From a course of school mathematics many remember that the root is a solution of the equation, that is those values X at which equality of its parts is reached. As a rule, the task of finding of the module of a difference of roots is set concerning quadratic equations, they can have two roots which difference you will be able to calculate.
Instruction
1. For a start solve the equation, that is find its roots or prove that they are absent. Before you the equation of the second degree: look whether it has AX2 appearance + BX + C = 0 where And, In and With – prime numbers and But it is not equal to 0.

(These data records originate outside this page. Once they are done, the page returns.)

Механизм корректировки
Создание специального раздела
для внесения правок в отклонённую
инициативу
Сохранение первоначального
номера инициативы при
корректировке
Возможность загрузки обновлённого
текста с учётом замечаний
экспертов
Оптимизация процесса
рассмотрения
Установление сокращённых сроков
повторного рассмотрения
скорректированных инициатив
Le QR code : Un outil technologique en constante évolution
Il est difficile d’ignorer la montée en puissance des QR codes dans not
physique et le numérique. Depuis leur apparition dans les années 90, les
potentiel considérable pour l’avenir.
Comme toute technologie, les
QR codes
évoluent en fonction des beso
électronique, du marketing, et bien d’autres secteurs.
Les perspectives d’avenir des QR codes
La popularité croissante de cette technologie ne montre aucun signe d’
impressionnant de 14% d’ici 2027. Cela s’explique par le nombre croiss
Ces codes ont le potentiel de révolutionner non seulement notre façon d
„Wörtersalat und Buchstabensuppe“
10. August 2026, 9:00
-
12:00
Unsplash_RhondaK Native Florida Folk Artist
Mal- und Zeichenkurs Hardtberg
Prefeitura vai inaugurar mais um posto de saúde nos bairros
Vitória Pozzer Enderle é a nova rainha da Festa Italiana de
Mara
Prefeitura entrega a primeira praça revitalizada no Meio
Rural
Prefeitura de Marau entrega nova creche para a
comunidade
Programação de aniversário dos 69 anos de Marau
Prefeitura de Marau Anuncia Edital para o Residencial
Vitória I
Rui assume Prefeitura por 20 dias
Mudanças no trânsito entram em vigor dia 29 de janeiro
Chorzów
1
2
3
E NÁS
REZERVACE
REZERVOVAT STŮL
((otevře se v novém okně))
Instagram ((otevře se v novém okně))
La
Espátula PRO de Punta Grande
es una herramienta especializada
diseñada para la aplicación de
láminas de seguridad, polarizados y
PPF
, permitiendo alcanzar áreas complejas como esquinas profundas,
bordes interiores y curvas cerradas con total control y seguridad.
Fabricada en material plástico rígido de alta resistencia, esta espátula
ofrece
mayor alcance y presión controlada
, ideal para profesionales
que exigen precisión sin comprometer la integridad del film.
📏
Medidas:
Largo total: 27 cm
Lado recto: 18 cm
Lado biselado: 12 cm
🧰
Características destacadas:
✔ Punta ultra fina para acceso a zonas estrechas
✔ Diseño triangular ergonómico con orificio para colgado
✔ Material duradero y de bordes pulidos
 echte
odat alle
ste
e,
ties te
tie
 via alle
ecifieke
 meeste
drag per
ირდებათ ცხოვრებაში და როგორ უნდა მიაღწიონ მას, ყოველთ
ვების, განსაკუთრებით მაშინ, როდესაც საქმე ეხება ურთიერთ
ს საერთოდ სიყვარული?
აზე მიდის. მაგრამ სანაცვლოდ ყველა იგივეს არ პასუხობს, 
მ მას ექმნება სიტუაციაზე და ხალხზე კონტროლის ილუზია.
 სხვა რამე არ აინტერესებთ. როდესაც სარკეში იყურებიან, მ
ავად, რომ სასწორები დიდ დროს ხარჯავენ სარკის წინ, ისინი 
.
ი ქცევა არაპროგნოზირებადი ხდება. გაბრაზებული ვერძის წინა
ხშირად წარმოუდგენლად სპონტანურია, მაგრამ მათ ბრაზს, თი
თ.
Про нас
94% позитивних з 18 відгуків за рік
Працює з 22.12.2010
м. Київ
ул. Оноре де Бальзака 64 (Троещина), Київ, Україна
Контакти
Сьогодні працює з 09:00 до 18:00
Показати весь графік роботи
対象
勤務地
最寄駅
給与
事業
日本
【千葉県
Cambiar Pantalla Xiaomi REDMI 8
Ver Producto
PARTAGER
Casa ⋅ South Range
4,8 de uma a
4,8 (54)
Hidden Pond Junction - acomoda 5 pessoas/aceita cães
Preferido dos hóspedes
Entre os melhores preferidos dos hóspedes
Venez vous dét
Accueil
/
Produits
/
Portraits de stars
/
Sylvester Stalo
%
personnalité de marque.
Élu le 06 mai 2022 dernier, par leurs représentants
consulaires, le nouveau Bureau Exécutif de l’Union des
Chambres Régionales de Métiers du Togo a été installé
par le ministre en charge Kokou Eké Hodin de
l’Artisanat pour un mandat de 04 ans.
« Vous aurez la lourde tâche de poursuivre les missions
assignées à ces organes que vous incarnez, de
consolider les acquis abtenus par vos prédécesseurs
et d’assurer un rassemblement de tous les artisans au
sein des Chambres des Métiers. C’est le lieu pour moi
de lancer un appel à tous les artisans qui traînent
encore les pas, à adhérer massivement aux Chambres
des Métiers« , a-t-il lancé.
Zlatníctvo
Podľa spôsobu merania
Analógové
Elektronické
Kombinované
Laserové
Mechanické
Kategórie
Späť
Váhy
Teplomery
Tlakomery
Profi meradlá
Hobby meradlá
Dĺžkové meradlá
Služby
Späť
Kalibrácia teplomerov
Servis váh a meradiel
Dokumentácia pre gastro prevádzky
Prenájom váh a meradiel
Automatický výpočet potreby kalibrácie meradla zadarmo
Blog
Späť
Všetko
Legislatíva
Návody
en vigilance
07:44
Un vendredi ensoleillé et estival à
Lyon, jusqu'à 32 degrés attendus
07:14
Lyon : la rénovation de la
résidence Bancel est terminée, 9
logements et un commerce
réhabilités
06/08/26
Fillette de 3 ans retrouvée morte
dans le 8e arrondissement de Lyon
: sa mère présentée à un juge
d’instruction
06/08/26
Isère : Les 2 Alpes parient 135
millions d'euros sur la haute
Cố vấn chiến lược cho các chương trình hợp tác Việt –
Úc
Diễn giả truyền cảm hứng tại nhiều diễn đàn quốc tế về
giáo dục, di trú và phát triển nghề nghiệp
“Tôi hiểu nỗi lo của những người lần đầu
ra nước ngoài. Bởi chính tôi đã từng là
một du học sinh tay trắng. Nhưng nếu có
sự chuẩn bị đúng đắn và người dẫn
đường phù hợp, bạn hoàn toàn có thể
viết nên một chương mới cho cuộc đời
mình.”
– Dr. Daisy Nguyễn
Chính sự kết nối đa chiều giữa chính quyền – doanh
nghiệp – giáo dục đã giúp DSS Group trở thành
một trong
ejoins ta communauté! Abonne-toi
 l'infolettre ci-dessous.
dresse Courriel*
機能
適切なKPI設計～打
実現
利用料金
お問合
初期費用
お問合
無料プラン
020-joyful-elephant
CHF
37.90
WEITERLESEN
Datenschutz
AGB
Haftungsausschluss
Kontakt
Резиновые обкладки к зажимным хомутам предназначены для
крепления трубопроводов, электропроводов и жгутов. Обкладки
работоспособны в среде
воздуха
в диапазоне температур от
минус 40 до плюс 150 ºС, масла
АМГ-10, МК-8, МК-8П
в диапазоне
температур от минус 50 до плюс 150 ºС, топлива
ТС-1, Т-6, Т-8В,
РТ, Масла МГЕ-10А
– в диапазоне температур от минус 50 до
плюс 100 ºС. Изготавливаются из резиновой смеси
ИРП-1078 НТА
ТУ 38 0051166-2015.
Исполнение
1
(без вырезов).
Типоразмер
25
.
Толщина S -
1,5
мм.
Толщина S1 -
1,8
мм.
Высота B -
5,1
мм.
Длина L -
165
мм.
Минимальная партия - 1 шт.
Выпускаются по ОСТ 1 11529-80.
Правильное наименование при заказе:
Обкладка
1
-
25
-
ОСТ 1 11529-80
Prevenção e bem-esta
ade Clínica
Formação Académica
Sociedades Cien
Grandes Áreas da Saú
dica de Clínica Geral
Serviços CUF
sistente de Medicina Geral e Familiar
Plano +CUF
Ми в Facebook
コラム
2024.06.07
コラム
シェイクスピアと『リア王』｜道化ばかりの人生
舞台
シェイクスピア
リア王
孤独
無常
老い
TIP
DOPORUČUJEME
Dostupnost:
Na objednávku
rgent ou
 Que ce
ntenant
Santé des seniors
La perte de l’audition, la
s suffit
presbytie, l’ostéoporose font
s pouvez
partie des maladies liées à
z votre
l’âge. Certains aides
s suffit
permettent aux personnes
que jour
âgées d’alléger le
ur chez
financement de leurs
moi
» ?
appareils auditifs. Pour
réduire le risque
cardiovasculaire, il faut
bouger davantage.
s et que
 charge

2. If the equation is not equal to zero or at the second part of equality there is an unknown H, lead it to a standard look. For this purpose transfer all numbers to the left part, having replaced the sign facing them. For example, 2Х^2 + 3X + 2 = (-2X). It is possible to give this equation as follows: 2Х^2 + (3X + 2X) + 2 = 0. Now, when your equation is brought to a standard look, it is possible to start finding of its roots.
3. Calculate a discriminant of the equation of D. It is equal to the difference of B squared, and And, increased on With, and on 4. The equation cited as an example 2Х^2 + 5X + 2 = 0 has two roots as its discriminant is equal 5^2 + 4 x 2 x 2 = 9, that is it is more than 0. If the discriminant is equal to zero, you will be able to solve the equation, but it to have only one root. The negative discriminant demonstrates lack of roots of the equation.
4. Find a root from a discriminant (√D). For this purpose you can use the calculator with algebraic functions, online kulkulyatorom or the special table of roots (usually it is provided in the end of textbooks and reference books on algebra). In our case √D = √9 = 3.
5. To calculate the first root of a quadratic equation (X1), substitute in expression (-In + √D) the received number and divide result on And, increased by 2. That is X1 = (-5 + 3) / (2 x 2) =-0.5.
6. It is possible to find the second root of a quadratic equation X2 having replaced in a formula the sum with a difference, that is X2 = (-In - √D) / 2A. In the given example of X2 = (-5 - 3) / (2 x 2) =-2.
7. Take away from the first root of the equation of the second, that is X1 – X2. At the same time in what order you will substitute roots does not matter at all: the end result will be the same. The received number is the difference of roots, and you needed only to find the module of this number. In our case X1 – X2 =-0.5 - (-2) = 1.5 or H2 – X1 = (-2) - (-0.5) =-1.5.
8. The module is the distance on an axis of coordinates from zero to N point measured in single pieces therefore the module of any number cannot be negative. It is possible to find the number module as follows: the module of positive number is equal to him, and the module of negative – number opposite to it. That is |1.5| = 1.5 and |-1.5| = 1.5.